Recast the records below as a Markdown table with the columns Row and Record line. Begin at the line that contains "genus: Fulica", stop after the line that contains "scientific name: Mareca falcata", number each line in Row, and leave out any blank lines.
━━━━━━━━━━━━━━━━━━━━━━━━━━━━━━
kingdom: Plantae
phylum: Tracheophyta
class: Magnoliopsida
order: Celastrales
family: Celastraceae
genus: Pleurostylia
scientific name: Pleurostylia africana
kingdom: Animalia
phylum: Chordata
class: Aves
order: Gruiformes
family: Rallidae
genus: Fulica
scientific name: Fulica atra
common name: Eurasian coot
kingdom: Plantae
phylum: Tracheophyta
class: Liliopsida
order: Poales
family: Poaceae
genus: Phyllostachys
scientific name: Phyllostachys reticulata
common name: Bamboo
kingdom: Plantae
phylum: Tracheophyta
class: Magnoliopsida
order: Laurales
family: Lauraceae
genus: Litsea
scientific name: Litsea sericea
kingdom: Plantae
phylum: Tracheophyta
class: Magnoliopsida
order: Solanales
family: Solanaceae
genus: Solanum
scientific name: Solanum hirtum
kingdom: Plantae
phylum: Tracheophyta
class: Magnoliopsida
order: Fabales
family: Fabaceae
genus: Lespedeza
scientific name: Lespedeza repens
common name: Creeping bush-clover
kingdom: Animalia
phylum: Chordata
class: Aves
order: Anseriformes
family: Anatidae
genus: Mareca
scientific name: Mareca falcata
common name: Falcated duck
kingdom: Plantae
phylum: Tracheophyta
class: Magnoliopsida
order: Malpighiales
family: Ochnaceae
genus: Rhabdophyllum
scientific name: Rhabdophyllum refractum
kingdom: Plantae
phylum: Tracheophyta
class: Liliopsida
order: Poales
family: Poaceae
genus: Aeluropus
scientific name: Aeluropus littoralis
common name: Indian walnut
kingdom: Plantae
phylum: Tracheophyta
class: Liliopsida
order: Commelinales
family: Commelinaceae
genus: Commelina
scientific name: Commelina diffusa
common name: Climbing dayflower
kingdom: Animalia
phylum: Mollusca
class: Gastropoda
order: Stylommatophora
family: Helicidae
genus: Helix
━━━━━━━━━━━━━━━━━━━━━━━━━━━━━━
__REPLY TO THE TASK__:
| Row | Record line |
|---|---|
| 1 | genus: Fulica |
| 2 | scientific name: Fulica atra |
| 3 | common name: Eurasian coot |
| 4 | kingdom: Plantae |
| 5 | phylum: Tracheophyta |
| 6 | class: Liliopsida |
| 7 | order: Poales |
| 8 | family: Poaceae |
| 9 | genus: Phyllostachys |
| 10 | scientific name: Phyllostachys reticulata |
| 11 | common name: Bamboo |
| 12 | kingdom: Plantae |
| 13 | phylum: Tracheophyta |
| 14 | class: Magnoliopsida |
| 15 | order: Laurales |
| 16 | family: Lauraceae |
| 17 | genus: Litsea |
| 18 | scientific name: Litsea sericea |
| 19 | kingdom: Plantae |
| 20 | phylum: Tracheophyta |
| 21 | class: Magnoliopsida |
| 22 | order: Solanales |
| 23 | family: Solanaceae |
| 24 | genus: Solanum |
| 25 | scientific name: Solanum hirtum |
| 26 | kingdom: Plantae |
| 27 | phylum: Tracheophyta |
| 28 | class: Magnoliopsida |
| 29 | order: Fabales |
| 30 | family: Fabaceae |
| 31 | genus: Lespedeza |
| 32 | scientific name: Lespedeza repens |
| 33 | common name: Creeping bush-clover |
| 34 | kingdom: Animalia |
| 35 | phylum: Chordata |
| 36 | class: Aves |
| 37 | order: Anseriformes |
| 38 | family: Anatidae |
| 39 | genus: Mareca |
| 40 | scientific name: Mareca falcata |